Teenagers’ bodies and minds undergo significant transformations during puberty, which can cause discomfort or worsen any existing concerns with body image. Do you know how I can help you? Fitness. Here’s how exercise can help teens manage puberty!
Tweens and teens who engage in regular physical activity may feel more in control of their bodies as they transition into adulthood. Regular exercise can help adolescents maintain a healthy weight and cope well with stress (even as their hormones compel them to add pounds).
Even as your teens get more self-reliant, they still need you to talk to them about their weight and health.
Male Sexual Development and the Coming of Age
Physically, boys become more athletic when they reach adolescence. Even obese boys can be motivated to increase their physical activity, but obese boys may avoid it because they are ashamed of their weight.
Boys at this age may be very stressed to “bulk up” and bulk up. And harmful actions can result as a result of that. According to a study published in Pediatrics, teens who engage in some muscle-enhancing practices may be increasing, particularly among athletes and overweight children.

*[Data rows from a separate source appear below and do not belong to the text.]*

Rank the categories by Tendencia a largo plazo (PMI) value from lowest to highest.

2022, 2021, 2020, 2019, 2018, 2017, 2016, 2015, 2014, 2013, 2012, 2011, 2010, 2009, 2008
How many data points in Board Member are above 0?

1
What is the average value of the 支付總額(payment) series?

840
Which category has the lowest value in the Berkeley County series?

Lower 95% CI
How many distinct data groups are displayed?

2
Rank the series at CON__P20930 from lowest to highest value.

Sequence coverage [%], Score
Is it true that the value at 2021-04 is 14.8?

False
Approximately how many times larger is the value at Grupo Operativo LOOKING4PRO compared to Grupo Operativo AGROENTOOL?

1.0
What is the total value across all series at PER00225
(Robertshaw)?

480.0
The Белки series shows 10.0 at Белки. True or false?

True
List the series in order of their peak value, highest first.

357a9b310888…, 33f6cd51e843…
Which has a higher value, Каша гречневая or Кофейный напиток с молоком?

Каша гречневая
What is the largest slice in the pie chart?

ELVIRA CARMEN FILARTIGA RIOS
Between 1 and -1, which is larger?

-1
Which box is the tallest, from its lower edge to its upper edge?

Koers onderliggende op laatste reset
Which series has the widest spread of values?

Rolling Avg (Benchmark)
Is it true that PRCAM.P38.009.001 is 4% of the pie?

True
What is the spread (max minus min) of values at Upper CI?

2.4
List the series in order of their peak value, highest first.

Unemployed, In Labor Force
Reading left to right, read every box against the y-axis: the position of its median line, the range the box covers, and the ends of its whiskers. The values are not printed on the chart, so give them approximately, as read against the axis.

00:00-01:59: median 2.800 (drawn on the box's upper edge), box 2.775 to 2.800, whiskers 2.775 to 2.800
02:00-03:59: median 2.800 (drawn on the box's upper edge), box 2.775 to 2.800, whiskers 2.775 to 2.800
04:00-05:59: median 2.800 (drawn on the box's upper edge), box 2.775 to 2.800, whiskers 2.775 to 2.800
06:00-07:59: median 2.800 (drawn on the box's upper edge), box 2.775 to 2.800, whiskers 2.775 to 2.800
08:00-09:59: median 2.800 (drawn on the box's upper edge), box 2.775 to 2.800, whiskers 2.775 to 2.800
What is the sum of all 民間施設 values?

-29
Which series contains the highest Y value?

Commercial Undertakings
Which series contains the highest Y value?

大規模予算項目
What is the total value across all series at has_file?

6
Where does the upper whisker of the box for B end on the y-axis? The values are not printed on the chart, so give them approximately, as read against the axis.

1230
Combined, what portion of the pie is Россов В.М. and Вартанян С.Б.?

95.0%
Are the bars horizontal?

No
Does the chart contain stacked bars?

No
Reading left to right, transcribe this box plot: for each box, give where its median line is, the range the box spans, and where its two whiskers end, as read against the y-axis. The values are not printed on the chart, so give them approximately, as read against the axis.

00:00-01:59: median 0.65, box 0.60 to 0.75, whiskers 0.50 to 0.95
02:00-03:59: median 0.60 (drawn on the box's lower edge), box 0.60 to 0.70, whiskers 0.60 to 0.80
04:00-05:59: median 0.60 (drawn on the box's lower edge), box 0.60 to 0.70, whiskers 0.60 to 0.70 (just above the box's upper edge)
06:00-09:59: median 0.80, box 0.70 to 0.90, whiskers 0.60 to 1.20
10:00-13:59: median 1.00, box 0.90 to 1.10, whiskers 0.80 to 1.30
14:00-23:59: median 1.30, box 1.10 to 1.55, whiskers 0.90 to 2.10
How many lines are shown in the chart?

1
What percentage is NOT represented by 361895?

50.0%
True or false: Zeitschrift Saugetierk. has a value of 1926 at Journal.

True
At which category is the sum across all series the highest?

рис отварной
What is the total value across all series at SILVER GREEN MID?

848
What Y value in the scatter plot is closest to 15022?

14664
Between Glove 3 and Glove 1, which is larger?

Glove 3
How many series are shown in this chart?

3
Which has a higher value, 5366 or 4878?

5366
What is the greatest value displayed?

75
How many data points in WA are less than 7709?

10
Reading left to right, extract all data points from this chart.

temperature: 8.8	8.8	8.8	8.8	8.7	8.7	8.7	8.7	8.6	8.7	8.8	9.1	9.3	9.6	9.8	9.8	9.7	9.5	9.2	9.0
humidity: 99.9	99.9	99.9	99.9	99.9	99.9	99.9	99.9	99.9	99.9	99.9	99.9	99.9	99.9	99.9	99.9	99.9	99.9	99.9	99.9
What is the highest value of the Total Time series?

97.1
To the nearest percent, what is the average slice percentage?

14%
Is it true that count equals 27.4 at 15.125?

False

The research subjects were nearly 2,800 students (boys and girls) from 20 different middle and high schools. They discovered five distinct methods by which children of this age attempt to bulk up. Changes in eating and exercise habits could be beneficial. Overconsumption of protein, as well as the use of anabolic steroids, are all viewed as harmful. Nearly one in five teens did three or more of these activities.
According to the authors of this study, kids are engaging in these practices to feel better about their bodies because of our culture’s emphasis on being thin and muscular (not necessarily for good health). To help kids understand what is good and what is not when it comes to gaining muscle and shedding fat, parents or doctors must educate them.
Puberty and Girls
Understandably, puberty can be a difficult time for girls. Those who go through puberty early may feel self-conscious about their growing curves and newfound sexuality. Those who mature later than their contemporaries feel that they’re being left behind. It’s typical for females to acquire weight during puberty, yet they may wonder, “Am I fat?” Eating disorders are more likely in people with a negative self-perception (boys, too).
Adolescent girls who participated in a study on muscle-building practices were more likely to alter their diet and exercise regimens. Of course, if done correctly, this may be a positive development! So don’t stop talking to your daughter about making healthy decisions.
The Importance of Sport
It’s fine if your tween or adolescent doesn’t enjoy participating in sports. You don’t want to bring more stress to your teen’s life by making them participate in a team sport.
Physical activity, in whatever shape it takes, is the most important thing for your child. Furthermore, it helps reduce stress while enhancing one’s overall health. That’s why you should help her pick a form of exercise she enjoys. Since exercise can help our teens manage puberty.
If you’d like, you and your friends may join a sports team or learn a new skill together!